▶ _Exercise data_
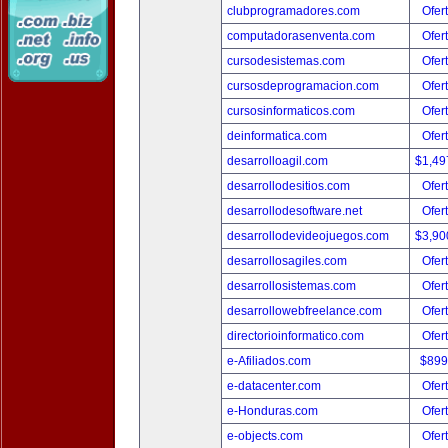
clubprogramadores.com
Ofer
computadorasenventa.com
Ofer
cursodesistemas.com
Ofer
cursosdeprogramacion.com
Ofer
cursosinformaticos.com
Ofer
deinformatica.com
Ofer
desarrolloagil.com
$1,49
desarrollodesitios.com
Ofer
desarrollodesoftware.net
Ofer
desarrollodevideojuegos.com
$3,90
desarrollosagiles.com
Ofer
desarrollosistemas.com
Ofer
desarrollowebfreelance.com
Ofer
directorioinformatico.com
Ofer
e-Afiliados.com
$899
e-datacenter.com
Ofer
e-Honduras.com
Ofer
e-objects.com
Ofer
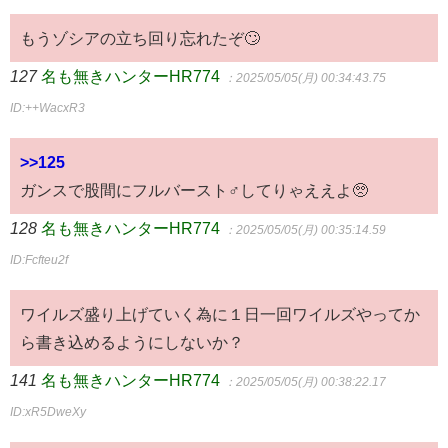
もうゾシアの立ち回り忘れたぞ🙄
127
名も無きハンターHR774
：2025/05/05(月) 00:34:43.75
ID:++WacxR3
>>125
ガンスで股間にフルバースト♂してりゃええよ🥺
128
名も無きハンターHR774
：2025/05/05(月) 00:35:14.59
ID:Fcfteu2f
ワイルズ盛り上げていく為に１日一回ワイルズやってか
ら書き込めるようにしないか？
141
名も無きハンターHR774
：2025/05/05(月) 00:38:22.17
ID:xR5DweXy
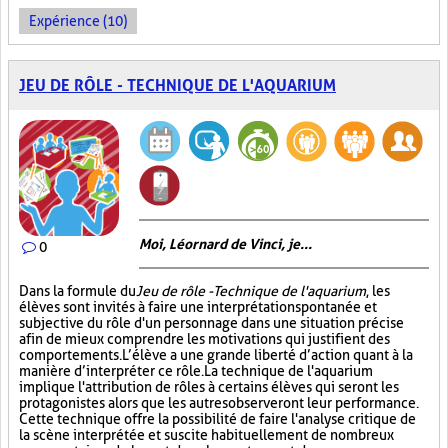
Expérience (10)
JEU DE RÔLE - TECHNIQUE DE L'AQUARIUM
Moi, Léornard de Vinci, je...
0
Dans la formule du
Jeu de rôle - Technique de l'aquarium
, les
élèves sont invités à faire une interprétation spontanée et
subjective du rôle d'un personnage dans une situation précise
afin de mieux comprendre les motivations qui justifient des
comportements. L’élève a une grande liberté d’action quant à la
manière d’interpréter ce rôle. La technique de l'aquarium
implique l'attribution de rôles à certains élèves qui seront les
protagonistes alors que les autres observeront leur performance.
Cette technique offre la possibilité de faire l'analyse critique de
la scène interprétée et suscite habituellement de nombreux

▶ _The problem_
Rewrite every line from all three items above as a numbered list. Omit the pictures and any blank lines.

▶ _Solved exercise_
1. clubprogramadores.com
2. Ofer
3. computadorasenventa.com
4. Ofer
5. cursodesistemas.com
6. Ofer
7. cursosdeprogramacion.com
8. Ofer
9. cursosinformaticos.com
10. Ofer
11. deinformatica.com
12. Ofer
13. desarrolloagil.com
14. $1,49
15. desarrollodesitios.com
16. Ofer
17. desarrollodesoftware.net
18. Ofer
19. desarrollodevideojuegos.com
20. $3,90
21. desarrollosagiles.com
22. Ofer
23. desarrollosistemas.com
24. Ofer
25. desarrollowebfreelance.com
26. Ofer
27. directorioinformatico.com
28. Ofer
29. e-Afiliados.com
30. $899
31. e-datacenter.com
32. Ofer
33. e-Honduras.com
34. Ofer
35. e-objects.com
36. Ofer
37. もうゾシアの立ち回り忘れたぞ🙄
38. 127
39. 名も無きハンターHR774
40. ：2025/05/05(月) 00:34:43.75
41. ID:++WacxR3
42. >>125
43. ガンスで股間にフルバースト♂してりゃええよ🥺
44. 128
45. 名も無きハンターHR774
46. ：2025/05/05(月) 00:35:14.59
47. ID:Fcfteu2f
48. ワイルズ盛り上げていく為に１日一回ワイルズやってか
49. ら書き込めるようにしないか？
50. 141
51. 名も無きハンターHR774
52. ：2025/05/05(月) 00:38:22.17
53. ID:xR5DweXy
54. Expérience (10)
55. JEU DE RÔLE - TECHNIQUE DE L'AQUARIUM
56. Moi, Léornard de Vinci, je...
57. 0
58. Dans la formule du
59. Jeu de rôle - Technique de l'aquarium
60. , les
61. élèves sont invités à faire une interprétation spontanée et
62. subjective du rôle d'un personnage dans une situation précise
63. afin de mieux comprendre les motivations qui justifient des
64. comportements. L’élève a une grande liberté d’action quant à la
65. manière d’interpréter ce rôle. La technique de l'aquarium
66. implique l'attribution de rôles à certains élèves qui seront les
67. protagonistes alors que les autres observeront leur performance.
68. Cette technique offre la possibilité de faire l'analyse critique de
69. la scène interprétée et suscite habituellement de nombreux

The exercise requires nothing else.